Se puso de pie ante mí, aunque un poco inestable.

Su mirada estaba vacía, pero sus ojos ahora emitían un tenue resplandor azulado-púrpura, la marca de la energía de muerte.

Su piel de mujer lobo antes gris se había vuelto más pálida, y las heridas abiertas en su cuerpo habían comenzado a ennegrecerse, una clara señal de que la transformación estaba completa.

Di un pequeño asentimiento.

—Un hombre lobo zombi…

el primero de su tipo —murmuré, llena de curiosidad—.

Y…

parece que saltaste directamente al Rango 1, no al Rango 0 como los zombis ordinarios…

Interesante.

Normalmente, los zombis que creo a partir de humanos regulares necesitan tiempo y experiencia para crecer del Rango 0 al Rango 1.

Pero ella…

gracias a la fuerza física e innata magia de su raza de hombre lobo, ascendió inmediatamente dentro de la jerarquía de poder zombi.

Esto no era solo una conversión normal, era una evolución instantánea.

Me acerqué a ella lentamente.

Aunque ya no podía hablar y su mente parecía vacía, yo como su maestra compartía un vínculo instintivo con ella.

Una especie de atadura espiritual formada durante la transformación.

Y quería probarlo.

—Sé que no puedes hablar, pero…

¿aún puedes recordar algo de tu vida anterior?

Miré en sus ojos vacíos.

—¿Quién está detrás de todo esto?

Dejó escapar un gruñido grave y gutural.

Pero extrañamente, yo podía…

entenderla.

No a través de palabras, sino como un vago flujo de información que llegaba directamente a mi mente, un recuerdo nebuloso, pero lo suficientemente claro para captarlo a través del vínculo que ahora compartíamos.

Una figura con una capa negra.

Un rostro ya no cubierto de piel, solo un cráneo blanco brillando con ojos mágicos azules.

Y la palabra que surgió en ese recuerdo me hizo fruncir el ceño.

—…Un liche.

No cualquier liche.

Uno conocido.

—Así que, antes de convertirse en un liche…

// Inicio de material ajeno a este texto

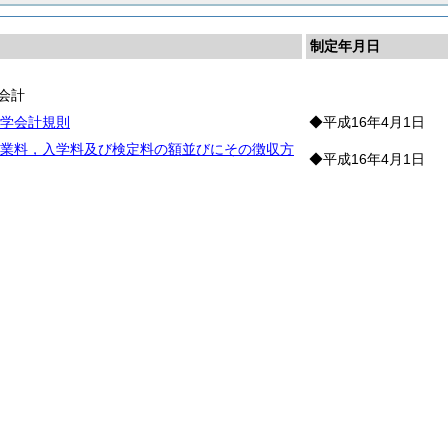
制定年月日
会計
学会計規則
◆平成16年4月1日
業料，入学料及び検定料の額並びにその徴収方
◆平成16年4月1日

era un mago del Imperio Humano…

—susurré, entrecerrando los ojos—.

Qué interesante…

El viento nocturno comenzó a soplar con más fuerza, como si reaccionara a esta revelación.

Permanecí inmóvil por un momento, dejando que la información se asentara en mis pensamientos.

Esto ya no era solo un intento de secuestro al azar.

Era una conspiración mucho mayor que involucraba a una poderosa figura que hacía tiempo había abandonado su humanidad y se había infiltrado en la estructura misma de instituciones como el gremio de aventureros aquí.